▶ DAFTAR TUGAS
(a) Tolong salin ulang bagian kutipan teks yang dimulai dengan "Pilkada Mahal, Regulasi" dan berlanjut hingga "elite politik lokal.".
(b) Tentukan apakah setiap pernyataan berikut sesuai dengan kutipan teks, lalu jawab ya atau tidak disertai kata-kata penentu dari kutipan teks tersebut. (i) SF Harianto sudah berstatus tersangka. (ii) Undang-Undang Nomor 10 Tahun 2016 mengatur kewajiban pelaporan. (iii) OTT yang dilakukan KPK membongkar seluruh jejaring kepentingan di daerah.

▶ KUTIPAN TEKS
______________________________

Pilkada Mahal, Regulasi yang RapuhSecara normatif, aturan sebenarnya sudah tersedia. Undang-Undang Nomor 10 Tahun 2016 tentang Pilkada mengatur pembatasan dana kampanye dan kewajiban pelaporan. Undang-Undang Nomor 23 Tahun 2014 tentang Pemerintahan Daerah memberi kerangka pembagian kewenangan pusat dan daerah. Namun, di lapangan, biaya politik tetap melambung, sementara pengawasan justru kerap tumpul.
Pilkada mahal menciptakan insentif laten bagi kepala daerah untuk “balik modal” begitu terpilih. Ketika kekuasaan atas anggaran, proyek, perizinan, dan mutasi jabatan terkonsentrasi pada satu tangan, korupsi berubah dari penyimpangan menjadi godaan struktural.
OTT demi OTT yang dilakukan KPK berdasarkan UU Tipikor dan UU KPK, hanya membongkar lapisan terluar. Di baliknya, terdapat jejaring kepentingan yang melibatkan birokrasi, pengusaha, dan elite politik lokal.
Riau: Lingkar Kekuasaan yang Mulai TerbukaKasus Riau menjadi ilustrasi konkret. Selain penetapan tersangka terhadap Gubernur nonaktif Abdul Wahid, KPK menggeledah rumah SF Harianto, Pelaksana Tugas (Plt) Gubernur Riau, dan menyita dokumen serta uang tunai. Hingga kini, SF Harianto belum berstatus tersangka, tetapi penggeledahan itu menegaskan bahwa korupsi daerah jarang berdiri sendiri.
Secara hukum, penggeledahan bukan vonis. Namun, secara politik dan etik, ia menunjukkan bahwa korupsi di daerah kerap melibatkan lingkar kekuasaan yang luas, bahkan pada masa transisi pemerintahan. Posisi Plt yang secara regulasi dibatasi kewenangannya tetap rentan terseret jika tata kelola tidak transparan.
Apa yang Harus Dilakukan?Masalahnya, negara terlalu sering berhenti pada penindakan. Padahal, tanpa perbaikan sistem, OTT hanya akan menjadi ritual akhir tahun. Karena itu, setidaknya ada beberapa langkah mendesak yang perlu dilakukan.
Pertama, reformasi pembiayaan Pilkada secara serius. Selama Pilkada tetap mahal, korupsi akan terus menemukan pembenaran. Negara perlu memperkuat pembiayaan publik kampanye, memperketat audit dana kampanye, dan menindak tegas mahar politik yang selama ini dibiarkan menjadi “rahasia umum”.
Kedua, pembatasan dan distribusi ulang kewenangan kepala daerah. Konsentrasi kekuasaan yang terlalu besar membuka ruang penyalahgunaan. Pengelolaan proyek strategis dan perizinan bernilai besar harus diperkuat dengan mekanisme kolektif dan transparan, bukan bergantung pada diskresi tunggal kepala daerah.

______________________________

▶ CUPLIKAN CATATAN
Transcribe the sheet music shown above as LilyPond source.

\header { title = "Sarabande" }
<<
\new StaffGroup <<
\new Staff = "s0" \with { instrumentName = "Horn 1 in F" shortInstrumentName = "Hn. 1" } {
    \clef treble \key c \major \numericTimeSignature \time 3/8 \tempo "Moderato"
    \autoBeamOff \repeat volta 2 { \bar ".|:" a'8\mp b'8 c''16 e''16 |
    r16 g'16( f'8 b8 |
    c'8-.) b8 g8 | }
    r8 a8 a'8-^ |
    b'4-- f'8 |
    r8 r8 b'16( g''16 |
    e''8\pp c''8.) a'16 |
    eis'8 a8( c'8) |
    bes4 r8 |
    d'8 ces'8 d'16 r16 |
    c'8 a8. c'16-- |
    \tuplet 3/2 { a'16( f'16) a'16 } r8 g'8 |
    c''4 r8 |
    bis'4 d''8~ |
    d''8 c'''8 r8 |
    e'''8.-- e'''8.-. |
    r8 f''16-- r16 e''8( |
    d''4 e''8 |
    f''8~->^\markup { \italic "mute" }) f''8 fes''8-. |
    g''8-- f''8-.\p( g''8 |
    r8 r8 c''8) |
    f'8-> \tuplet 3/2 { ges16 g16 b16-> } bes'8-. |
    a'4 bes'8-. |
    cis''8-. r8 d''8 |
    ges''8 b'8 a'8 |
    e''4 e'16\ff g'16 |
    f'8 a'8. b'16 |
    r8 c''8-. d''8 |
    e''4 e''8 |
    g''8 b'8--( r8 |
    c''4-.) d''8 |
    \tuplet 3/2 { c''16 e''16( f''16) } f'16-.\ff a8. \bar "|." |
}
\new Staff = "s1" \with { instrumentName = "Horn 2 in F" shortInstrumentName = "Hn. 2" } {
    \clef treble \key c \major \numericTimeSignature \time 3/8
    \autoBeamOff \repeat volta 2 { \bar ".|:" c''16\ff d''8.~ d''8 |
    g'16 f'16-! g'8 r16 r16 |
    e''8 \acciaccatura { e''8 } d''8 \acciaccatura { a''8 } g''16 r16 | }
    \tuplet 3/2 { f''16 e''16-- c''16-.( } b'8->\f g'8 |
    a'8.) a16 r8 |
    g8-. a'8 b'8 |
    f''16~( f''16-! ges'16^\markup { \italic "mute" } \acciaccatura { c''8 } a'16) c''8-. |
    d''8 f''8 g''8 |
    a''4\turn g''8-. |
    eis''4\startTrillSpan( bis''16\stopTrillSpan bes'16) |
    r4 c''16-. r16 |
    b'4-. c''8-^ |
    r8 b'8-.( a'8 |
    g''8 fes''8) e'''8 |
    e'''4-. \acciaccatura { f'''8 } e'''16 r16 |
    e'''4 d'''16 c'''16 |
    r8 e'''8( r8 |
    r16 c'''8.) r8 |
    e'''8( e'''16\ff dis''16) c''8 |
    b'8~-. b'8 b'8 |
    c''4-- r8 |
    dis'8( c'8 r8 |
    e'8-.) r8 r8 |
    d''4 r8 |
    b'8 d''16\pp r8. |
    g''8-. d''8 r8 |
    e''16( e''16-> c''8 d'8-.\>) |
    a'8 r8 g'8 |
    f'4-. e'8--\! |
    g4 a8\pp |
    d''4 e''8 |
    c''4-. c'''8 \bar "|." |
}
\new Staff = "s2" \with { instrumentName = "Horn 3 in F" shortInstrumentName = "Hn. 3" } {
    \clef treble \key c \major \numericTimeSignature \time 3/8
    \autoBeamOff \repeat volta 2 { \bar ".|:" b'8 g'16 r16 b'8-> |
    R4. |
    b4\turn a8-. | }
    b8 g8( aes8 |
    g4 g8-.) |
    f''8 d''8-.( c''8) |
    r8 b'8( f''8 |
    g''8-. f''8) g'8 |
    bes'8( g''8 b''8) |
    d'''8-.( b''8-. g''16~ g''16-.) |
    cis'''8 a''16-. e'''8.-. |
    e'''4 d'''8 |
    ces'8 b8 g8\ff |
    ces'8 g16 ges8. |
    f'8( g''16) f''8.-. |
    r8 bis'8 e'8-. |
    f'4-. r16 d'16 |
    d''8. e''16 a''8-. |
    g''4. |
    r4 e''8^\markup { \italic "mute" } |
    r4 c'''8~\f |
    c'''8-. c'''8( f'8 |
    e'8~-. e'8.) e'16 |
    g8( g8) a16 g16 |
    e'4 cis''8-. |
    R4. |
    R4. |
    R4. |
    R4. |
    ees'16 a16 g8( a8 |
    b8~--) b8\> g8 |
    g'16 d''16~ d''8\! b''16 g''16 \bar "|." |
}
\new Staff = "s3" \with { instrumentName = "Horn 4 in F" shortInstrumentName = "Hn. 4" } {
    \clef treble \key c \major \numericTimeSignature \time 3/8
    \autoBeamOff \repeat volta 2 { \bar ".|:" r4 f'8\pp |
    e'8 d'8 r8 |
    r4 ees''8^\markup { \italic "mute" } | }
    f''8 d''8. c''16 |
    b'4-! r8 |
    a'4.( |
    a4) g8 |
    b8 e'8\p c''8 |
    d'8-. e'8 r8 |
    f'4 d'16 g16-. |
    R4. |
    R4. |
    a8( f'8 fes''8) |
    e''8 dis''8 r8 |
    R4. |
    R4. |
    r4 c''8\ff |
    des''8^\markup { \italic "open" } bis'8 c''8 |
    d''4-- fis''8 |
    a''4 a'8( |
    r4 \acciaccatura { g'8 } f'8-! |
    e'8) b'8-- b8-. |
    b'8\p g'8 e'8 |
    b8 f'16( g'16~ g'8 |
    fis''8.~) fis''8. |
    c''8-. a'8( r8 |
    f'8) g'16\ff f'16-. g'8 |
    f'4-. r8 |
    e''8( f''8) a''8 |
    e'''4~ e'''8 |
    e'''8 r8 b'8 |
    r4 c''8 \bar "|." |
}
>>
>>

______________________________

▶ JAWABAN
(a)
Pilkada Mahal, Regulasi yang RapuhSecara normatif, aturan sebenarnya sudah tersedia. Undang-Undang Nomor 10 Tahun 2016 tentang Pilkada mengatur pembatasan dana kampanye dan kewajiban pelaporan. Undang-Undang Nomor 23 Tahun 2014 tentang Pemerintahan Daerah memberi kerangka pembagian kewenangan pusat dan daerah. Namun, di lapangan, biaya politik tetap melambung, sementara pengawasan justru kerap tumpul.
Pilkada mahal menciptakan insentif laten bagi kepala daerah untuk “balik modal” begitu terpilih. Ketika kekuasaan atas anggaran, proyek, perizinan, dan mutasi jabatan terkonsentrasi pada satu tangan, korupsi berubah dari penyimpangan menjadi godaan struktural.
OTT demi OTT yang dilakukan KPK berdasarkan UU Tipikor dan UU KPK, hanya membongkar lapisan terluar. Di baliknya, terdapat jejaring kepentingan yang melibatkan birokrasi, pengusaha, dan elite politik lokal.

(b)
(i) Tidak: "Hingga kini, SF Harianto belum berstatus tersangka"
(ii) Ya: "Undang-Undang Nomor 10 Tahun 2016 tentang Pilkada mengatur pembatasan dana kampanye dan kewajiban pelaporan."
(iii) Tidak: "hanya membongkar lapisan terluar"